TASK BRIEF
Where the word "Resistente" appears in a line below, copy the whole line.

** MATERIAL FOR THE TASK follows **

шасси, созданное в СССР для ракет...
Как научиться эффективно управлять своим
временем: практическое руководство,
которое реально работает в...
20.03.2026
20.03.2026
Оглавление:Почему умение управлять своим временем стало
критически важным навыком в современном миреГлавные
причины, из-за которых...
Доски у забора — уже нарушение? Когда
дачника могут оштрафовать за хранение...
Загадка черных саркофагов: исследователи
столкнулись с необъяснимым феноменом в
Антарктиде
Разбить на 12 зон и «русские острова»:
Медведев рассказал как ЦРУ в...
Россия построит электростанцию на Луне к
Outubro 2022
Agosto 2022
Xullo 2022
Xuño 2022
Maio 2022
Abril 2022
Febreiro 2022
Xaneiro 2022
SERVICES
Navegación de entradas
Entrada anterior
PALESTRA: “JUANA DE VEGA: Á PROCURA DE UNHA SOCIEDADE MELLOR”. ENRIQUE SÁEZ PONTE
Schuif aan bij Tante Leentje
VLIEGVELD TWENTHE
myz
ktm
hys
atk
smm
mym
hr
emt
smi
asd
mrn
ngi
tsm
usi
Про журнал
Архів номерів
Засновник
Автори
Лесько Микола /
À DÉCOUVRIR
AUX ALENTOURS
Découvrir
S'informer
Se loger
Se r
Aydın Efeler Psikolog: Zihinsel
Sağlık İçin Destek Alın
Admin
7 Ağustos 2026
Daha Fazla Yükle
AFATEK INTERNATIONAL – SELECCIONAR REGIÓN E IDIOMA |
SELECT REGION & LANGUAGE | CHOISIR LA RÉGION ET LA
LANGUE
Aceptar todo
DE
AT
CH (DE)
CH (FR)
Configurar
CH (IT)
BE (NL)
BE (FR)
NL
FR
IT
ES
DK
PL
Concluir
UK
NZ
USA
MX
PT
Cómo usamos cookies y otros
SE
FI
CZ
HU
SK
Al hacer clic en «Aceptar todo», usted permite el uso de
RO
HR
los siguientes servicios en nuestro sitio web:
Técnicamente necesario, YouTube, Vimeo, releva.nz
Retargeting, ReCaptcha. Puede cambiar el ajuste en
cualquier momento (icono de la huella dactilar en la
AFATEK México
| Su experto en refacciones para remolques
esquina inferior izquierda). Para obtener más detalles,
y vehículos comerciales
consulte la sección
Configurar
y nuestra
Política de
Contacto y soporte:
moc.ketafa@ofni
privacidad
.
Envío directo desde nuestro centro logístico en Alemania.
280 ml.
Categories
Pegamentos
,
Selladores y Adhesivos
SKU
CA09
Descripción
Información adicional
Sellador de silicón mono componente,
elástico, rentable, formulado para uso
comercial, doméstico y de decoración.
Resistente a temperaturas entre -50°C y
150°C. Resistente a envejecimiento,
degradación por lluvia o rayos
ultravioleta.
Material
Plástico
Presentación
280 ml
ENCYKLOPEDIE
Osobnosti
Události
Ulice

** End of MATERIAL FOR THE TASK **

WORKED SOLUTION
Resistente a temperaturas entre -50°C y
150°C. Resistente a envejecimiento,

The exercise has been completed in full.